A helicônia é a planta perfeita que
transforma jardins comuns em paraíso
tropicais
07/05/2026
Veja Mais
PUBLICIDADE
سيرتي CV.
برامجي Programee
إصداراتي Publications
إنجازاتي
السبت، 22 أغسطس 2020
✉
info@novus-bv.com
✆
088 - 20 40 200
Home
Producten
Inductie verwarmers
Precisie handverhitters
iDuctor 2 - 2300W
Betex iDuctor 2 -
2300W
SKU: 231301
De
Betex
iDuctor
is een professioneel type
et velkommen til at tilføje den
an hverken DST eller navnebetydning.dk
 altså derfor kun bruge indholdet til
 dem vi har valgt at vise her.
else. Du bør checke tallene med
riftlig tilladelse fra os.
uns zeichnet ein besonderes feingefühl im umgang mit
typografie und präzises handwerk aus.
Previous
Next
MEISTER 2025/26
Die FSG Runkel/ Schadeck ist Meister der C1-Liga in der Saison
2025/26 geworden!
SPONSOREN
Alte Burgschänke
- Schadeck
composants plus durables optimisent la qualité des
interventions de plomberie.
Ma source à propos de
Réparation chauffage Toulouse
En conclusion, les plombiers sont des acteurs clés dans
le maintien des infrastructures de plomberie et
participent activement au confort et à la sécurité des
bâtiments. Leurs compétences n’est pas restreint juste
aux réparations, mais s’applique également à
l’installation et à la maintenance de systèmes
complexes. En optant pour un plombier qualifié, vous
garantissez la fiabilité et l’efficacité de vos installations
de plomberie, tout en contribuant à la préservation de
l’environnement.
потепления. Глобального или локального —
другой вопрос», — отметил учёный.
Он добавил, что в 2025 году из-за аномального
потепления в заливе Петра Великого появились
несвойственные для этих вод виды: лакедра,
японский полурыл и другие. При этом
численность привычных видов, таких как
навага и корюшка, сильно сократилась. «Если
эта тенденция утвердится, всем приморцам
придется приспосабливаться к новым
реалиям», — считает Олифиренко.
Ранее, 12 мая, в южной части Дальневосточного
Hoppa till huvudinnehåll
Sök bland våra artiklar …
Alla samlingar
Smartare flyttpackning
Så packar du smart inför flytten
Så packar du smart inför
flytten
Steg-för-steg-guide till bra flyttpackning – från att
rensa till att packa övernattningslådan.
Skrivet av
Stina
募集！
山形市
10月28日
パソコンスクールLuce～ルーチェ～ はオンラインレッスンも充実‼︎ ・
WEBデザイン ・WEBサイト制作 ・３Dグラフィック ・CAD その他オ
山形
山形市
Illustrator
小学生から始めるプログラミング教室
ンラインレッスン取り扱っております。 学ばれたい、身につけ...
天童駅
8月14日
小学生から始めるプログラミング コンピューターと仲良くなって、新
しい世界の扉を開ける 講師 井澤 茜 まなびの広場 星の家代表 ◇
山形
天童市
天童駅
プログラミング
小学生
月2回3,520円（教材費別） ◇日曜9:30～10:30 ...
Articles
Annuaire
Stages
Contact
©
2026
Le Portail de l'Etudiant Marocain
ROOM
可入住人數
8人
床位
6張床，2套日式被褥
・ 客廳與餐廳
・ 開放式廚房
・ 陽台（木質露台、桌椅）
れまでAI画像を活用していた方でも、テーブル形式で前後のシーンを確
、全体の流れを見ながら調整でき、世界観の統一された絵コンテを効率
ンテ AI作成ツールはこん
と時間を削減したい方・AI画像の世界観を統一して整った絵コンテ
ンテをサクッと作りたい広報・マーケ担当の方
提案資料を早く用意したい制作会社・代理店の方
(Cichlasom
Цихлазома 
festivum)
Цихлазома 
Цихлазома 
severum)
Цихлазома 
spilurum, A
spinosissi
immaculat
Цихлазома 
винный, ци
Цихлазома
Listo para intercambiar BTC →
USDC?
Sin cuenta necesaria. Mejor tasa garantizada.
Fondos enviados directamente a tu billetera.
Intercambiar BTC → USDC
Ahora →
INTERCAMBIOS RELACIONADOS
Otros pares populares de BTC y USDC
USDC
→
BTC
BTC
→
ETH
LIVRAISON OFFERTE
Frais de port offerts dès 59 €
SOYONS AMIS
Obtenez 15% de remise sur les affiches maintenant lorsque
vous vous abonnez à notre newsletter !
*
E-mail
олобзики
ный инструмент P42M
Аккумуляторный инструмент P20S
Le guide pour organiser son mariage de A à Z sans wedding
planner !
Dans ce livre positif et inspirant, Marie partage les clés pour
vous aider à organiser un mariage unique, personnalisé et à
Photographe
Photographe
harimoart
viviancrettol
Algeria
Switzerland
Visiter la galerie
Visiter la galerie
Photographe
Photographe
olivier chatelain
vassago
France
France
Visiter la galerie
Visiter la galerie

*ASSIGNMENT*.
Keep every word intact and transcribe the records in full.

*EXERCISE ANSWER*.
A helicônia é a planta perfeita que
transforma jardins comuns em paraíso
tropicais
07/05/2026
Veja Mais
PUBLICIDADE
سيرتي CV.
برامجي Programee
إصداراتي Publications
إنجازاتي
السبت، 22 أغسطس 2020
✉
info@novus-bv.com
✆
088 - 20 40 200
Home
Producten
Inductie verwarmers
Precisie handverhitters
iDuctor 2 - 2300W
Betex iDuctor 2 -
2300W
SKU: 231301
De
Betex
iDuctor
is een professioneel type
et velkommen til at tilføje den
an hverken DST eller navnebetydning.dk
 altså derfor kun bruge indholdet til
 dem vi har valgt at vise her.
else. Du bør checke tallene med
riftlig tilladelse fra os.
uns zeichnet ein besonderes feingefühl im umgang mit
typografie und präzises handwerk aus.
Previous
Next
MEISTER 2025/26
Die FSG Runkel/ Schadeck ist Meister der C1-Liga in der Saison
2025/26 geworden!
SPONSOREN
Alte Burgschänke
- Schadeck
composants plus durables optimisent la qualité des
interventions de plomberie.
Ma source à propos de
Réparation chauffage Toulouse
En conclusion, les plombiers sont des acteurs clés dans
le maintien des infrastructures de plomberie et
participent activement au confort et à la sécurité des
bâtiments. Leurs compétences n’est pas restreint juste
aux réparations, mais s’applique également à
l’installation et à la maintenance de systèmes
complexes. En optant pour un plombier qualifié, vous
garantissez la fiabilité et l’efficacité de vos installations
de plomberie, tout en contribuant à la préservation de
l’environnement.
потепления. Глобального или локального —
другой вопрос», — отметил учёный.
Он добавил, что в 2025 году из-за аномального
потепления в заливе Петра Великого появились
несвойственные для этих вод виды: лакедра,
японский полурыл и другие. При этом
численность привычных видов, таких как
навага и корюшка, сильно сократилась. «Если
эта тенденция утвердится, всем приморцам
придется приспосабливаться к новым
реалиям», — считает Олифиренко.
Ранее, 12 мая, в южной части Дальневосточного
Hoppa till huvudinnehåll
Sök bland våra artiklar …
Alla samlingar
Smartare flyttpackning
Så packar du smart inför flytten
Så packar du smart inför
flytten
Steg-för-steg-guide till bra flyttpackning – från att
rensa till att packa övernattningslådan.
Skrivet av
Stina
募集！
山形市
10月28日
パソコンスクールLuce～ルーチェ～ はオンラインレッスンも充実‼︎ ・
WEBデザイン ・WEBサイト制作 ・３Dグラフィック ・CAD その他オ
山形
山形市
Illustrator
小学生から始めるプログラミング教室
ンラインレッスン取り扱っております。 学ばれたい、身につけ...
天童駅
8月14日
小学生から始めるプログラミング コンピューターと仲良くなって、新
しい世界の扉を開ける 講師 井澤 茜 まなびの広場 星の家代表 ◇
山形
天童市
天童駅
プログラミング
小学生
月2回3,520円（教材費別） ◇日曜9:30～10:30 ...
Articles
Annuaire
Stages
Contact
©
2026
Le Portail de l'Etudiant Marocain
ROOM
可入住人數
8人
床位
6張床，2套日式被褥
・ 客廳與餐廳
・ 開放式廚房
・ 陽台（木質露台、桌椅）
れまでAI画像を活用していた方でも、テーブル形式で前後のシーンを確
、全体の流れを見ながら調整でき、世界観の統一された絵コンテを効率
ンテ AI作成ツールはこん
と時間を削減したい方・AI画像の世界観を統一して整った絵コンテ
ンテをサクッと作りたい広報・マーケ担当の方
提案資料を早く用意したい制作会社・代理店の方
(Cichlasom
Цихлазома 
festivum)
Цихлазома 
Цихлазома 
severum)
Цихлазома 
spilurum, A
spinosissi
immaculat
Цихлазома 
винный, ци
Цихлазома
Listo para intercambiar BTC →
USDC?
Sin cuenta necesaria. Mejor tasa garantizada.
Fondos enviados directamente a tu billetera.
Intercambiar BTC → USDC
Ahora →
INTERCAMBIOS RELACIONADOS
Otros pares populares de BTC y USDC
USDC
→
BTC
BTC
→
ETH
LIVRAISON OFFERTE
Frais de port offerts dès 59 €
SOYONS AMIS
Obtenez 15% de remise sur les affiches maintenant lorsque
vous vous abonnez à notre newsletter !
*
E-mail
олобзики
ный инструмент P42M
Аккумуляторный инструмент P20S
Le guide pour organiser son mariage de A à Z sans wedding
planner !
Dans ce livre positif et inspirant, Marie partage les clés pour
vous aider à organiser un mariage unique, personnalisé et à
Photographe
Photographe
harimoart
viviancrettol
Algeria
Switzerland
Visiter la galerie
Visiter la galerie
Photographe
Photographe
olivier chatelain
vassago
France
France
Visiter la galerie
Visiter la galerie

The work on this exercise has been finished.